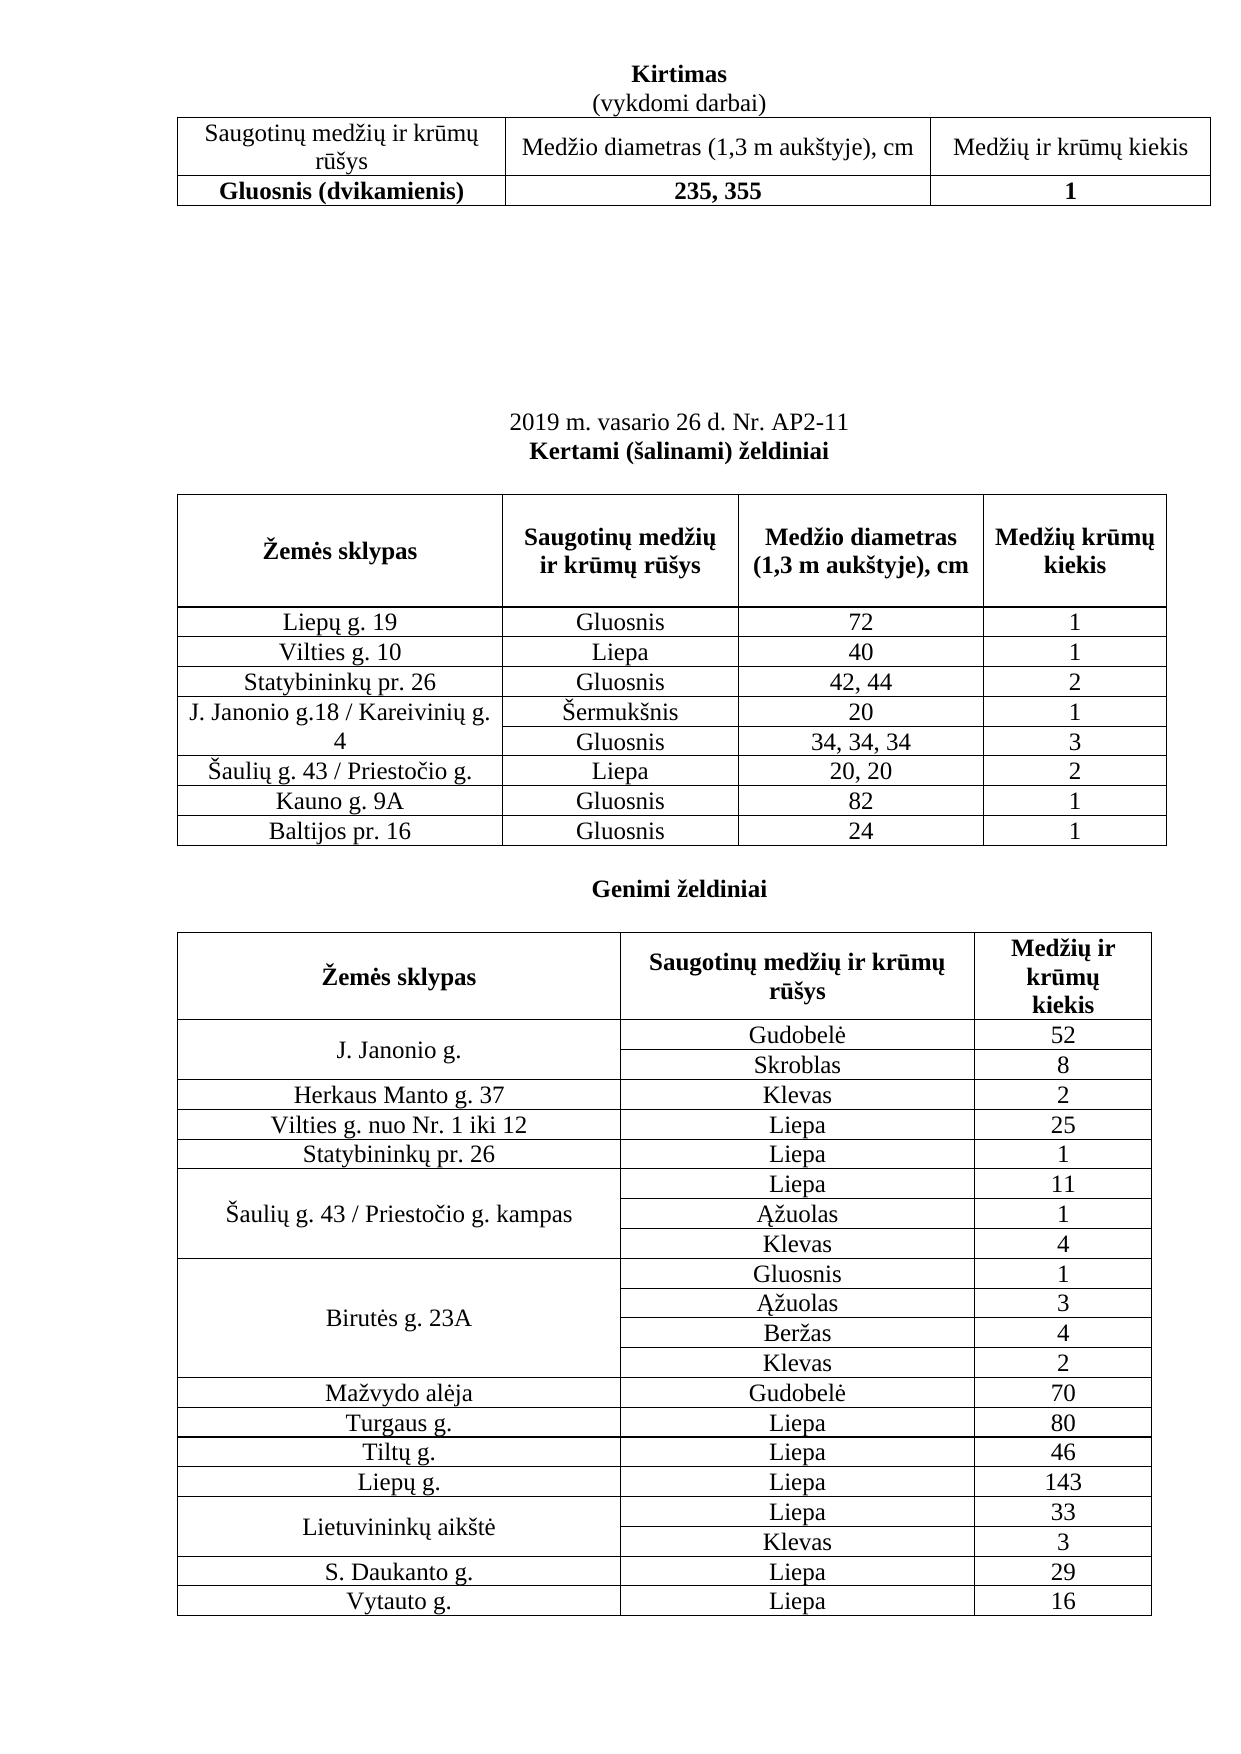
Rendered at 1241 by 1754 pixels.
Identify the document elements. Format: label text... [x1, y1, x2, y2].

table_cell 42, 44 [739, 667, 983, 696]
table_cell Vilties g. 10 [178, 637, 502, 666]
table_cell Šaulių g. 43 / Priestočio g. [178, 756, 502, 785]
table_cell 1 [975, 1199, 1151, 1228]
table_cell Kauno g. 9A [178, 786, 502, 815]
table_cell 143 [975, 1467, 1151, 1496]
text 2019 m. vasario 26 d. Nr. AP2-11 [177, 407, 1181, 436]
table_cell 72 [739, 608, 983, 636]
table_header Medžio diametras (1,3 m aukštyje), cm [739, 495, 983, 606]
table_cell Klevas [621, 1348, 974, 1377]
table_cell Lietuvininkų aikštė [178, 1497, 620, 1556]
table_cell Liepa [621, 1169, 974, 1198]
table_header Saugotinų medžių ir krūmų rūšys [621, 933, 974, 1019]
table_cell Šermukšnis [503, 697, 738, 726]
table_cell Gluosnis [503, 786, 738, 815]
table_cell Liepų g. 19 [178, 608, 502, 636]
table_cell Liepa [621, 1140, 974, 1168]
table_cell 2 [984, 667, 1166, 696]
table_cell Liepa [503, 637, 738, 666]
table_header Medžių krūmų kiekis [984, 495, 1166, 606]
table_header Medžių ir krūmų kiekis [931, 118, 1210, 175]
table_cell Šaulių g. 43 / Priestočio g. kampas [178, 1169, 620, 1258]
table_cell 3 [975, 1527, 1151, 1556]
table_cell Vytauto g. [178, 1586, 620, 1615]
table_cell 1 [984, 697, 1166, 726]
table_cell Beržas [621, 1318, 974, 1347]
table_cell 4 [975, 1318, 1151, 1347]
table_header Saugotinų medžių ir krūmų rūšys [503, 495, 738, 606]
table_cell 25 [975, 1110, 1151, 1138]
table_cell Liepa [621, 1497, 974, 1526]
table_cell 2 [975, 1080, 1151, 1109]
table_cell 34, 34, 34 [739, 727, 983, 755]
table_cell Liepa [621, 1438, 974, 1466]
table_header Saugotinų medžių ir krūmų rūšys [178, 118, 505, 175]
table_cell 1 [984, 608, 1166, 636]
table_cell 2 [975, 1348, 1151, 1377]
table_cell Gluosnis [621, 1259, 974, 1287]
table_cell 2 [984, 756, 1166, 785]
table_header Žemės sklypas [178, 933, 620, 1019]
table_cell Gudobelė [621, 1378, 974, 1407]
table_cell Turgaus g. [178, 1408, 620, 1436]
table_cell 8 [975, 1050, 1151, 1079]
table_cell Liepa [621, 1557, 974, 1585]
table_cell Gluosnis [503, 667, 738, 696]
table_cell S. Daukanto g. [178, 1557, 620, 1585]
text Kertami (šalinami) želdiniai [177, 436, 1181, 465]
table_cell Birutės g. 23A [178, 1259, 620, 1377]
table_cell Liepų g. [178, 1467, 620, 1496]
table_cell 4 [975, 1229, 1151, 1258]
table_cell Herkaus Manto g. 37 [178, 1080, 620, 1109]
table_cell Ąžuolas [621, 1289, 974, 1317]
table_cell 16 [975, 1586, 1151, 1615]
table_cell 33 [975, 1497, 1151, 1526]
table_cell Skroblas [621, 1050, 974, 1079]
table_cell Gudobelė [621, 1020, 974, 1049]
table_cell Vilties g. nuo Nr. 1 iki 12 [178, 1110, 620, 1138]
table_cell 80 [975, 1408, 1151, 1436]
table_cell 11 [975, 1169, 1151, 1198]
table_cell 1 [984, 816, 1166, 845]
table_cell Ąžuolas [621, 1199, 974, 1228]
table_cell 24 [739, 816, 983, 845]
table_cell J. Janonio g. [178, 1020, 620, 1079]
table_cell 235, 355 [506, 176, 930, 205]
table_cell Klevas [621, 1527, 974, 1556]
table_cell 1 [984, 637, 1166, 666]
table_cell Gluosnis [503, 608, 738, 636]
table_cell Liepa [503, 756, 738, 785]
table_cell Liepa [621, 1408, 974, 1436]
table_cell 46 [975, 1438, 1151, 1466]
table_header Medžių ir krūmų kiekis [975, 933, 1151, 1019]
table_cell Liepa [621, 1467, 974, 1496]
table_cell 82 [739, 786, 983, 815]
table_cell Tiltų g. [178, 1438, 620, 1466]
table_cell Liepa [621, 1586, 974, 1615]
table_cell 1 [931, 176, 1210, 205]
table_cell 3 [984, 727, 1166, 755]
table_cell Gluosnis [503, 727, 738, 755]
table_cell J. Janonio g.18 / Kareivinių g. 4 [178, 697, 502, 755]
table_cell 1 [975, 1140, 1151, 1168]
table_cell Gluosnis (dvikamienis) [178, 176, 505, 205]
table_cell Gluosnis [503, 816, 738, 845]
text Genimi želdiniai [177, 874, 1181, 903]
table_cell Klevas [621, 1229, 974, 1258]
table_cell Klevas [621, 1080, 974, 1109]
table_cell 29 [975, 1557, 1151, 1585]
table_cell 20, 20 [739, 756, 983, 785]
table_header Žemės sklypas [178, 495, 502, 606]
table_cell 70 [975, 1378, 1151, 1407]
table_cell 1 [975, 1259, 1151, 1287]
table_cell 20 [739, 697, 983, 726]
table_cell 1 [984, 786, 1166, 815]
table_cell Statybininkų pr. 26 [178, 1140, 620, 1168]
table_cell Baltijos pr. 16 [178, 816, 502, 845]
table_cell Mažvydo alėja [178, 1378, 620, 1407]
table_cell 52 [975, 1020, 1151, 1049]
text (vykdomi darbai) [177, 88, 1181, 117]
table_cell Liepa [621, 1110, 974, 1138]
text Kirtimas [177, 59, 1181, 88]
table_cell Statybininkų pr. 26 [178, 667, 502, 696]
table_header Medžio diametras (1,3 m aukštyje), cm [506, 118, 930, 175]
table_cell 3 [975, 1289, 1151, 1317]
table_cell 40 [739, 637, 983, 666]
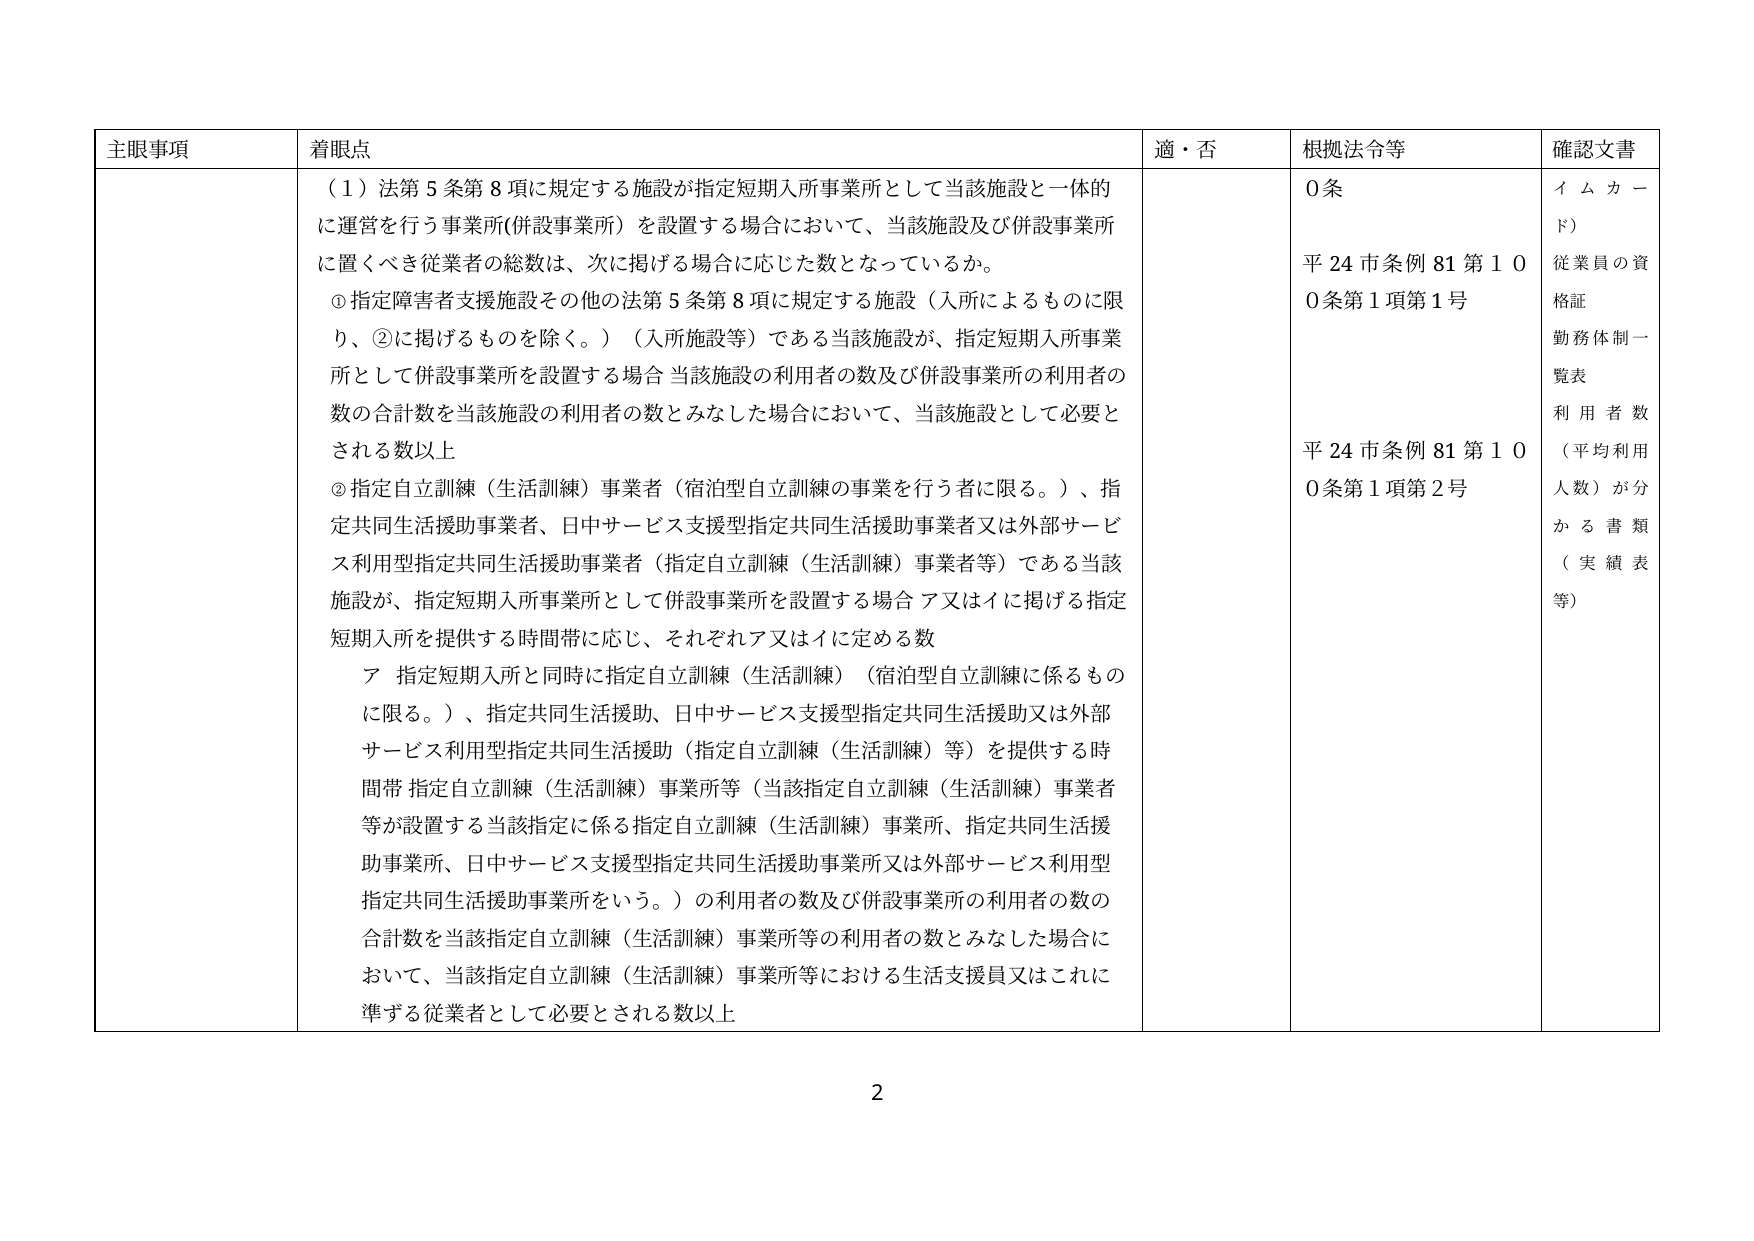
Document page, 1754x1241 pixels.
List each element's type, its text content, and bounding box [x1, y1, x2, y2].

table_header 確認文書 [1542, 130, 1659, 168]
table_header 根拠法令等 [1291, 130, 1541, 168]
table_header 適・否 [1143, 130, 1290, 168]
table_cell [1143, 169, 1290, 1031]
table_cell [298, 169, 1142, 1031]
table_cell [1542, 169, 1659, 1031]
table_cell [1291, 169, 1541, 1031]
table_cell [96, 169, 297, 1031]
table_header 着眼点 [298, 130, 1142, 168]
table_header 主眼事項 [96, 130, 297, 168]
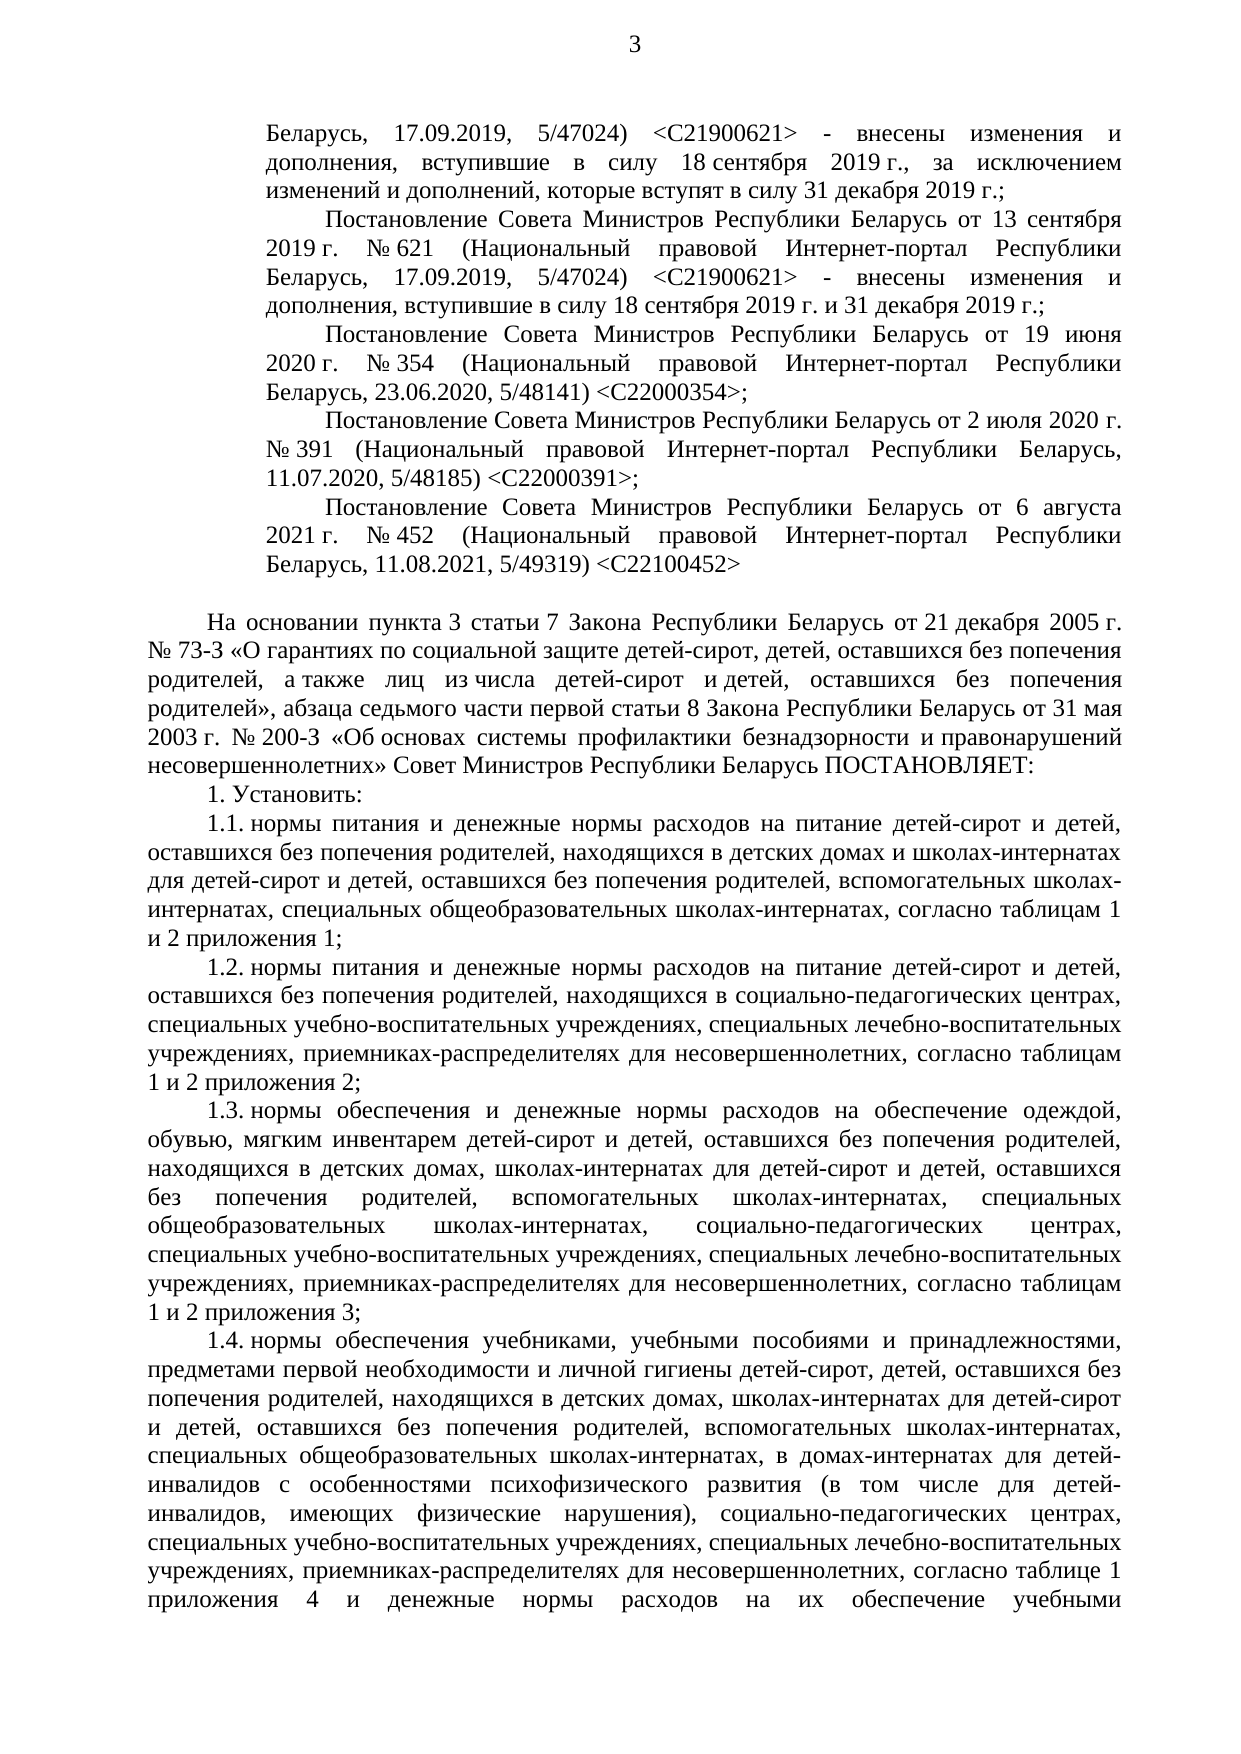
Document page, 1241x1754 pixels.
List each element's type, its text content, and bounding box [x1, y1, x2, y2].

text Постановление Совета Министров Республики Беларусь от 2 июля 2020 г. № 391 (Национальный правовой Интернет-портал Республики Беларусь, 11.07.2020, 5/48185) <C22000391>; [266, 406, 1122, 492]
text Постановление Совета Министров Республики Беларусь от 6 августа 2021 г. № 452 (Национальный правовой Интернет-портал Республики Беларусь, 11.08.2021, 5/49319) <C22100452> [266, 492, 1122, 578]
###
Would you filter the records and copy out each line containing "sklypas"?

table_header Žemės sklypas [178, 933, 620, 1019]
table_header Žemės sklypas [178, 495, 502, 606]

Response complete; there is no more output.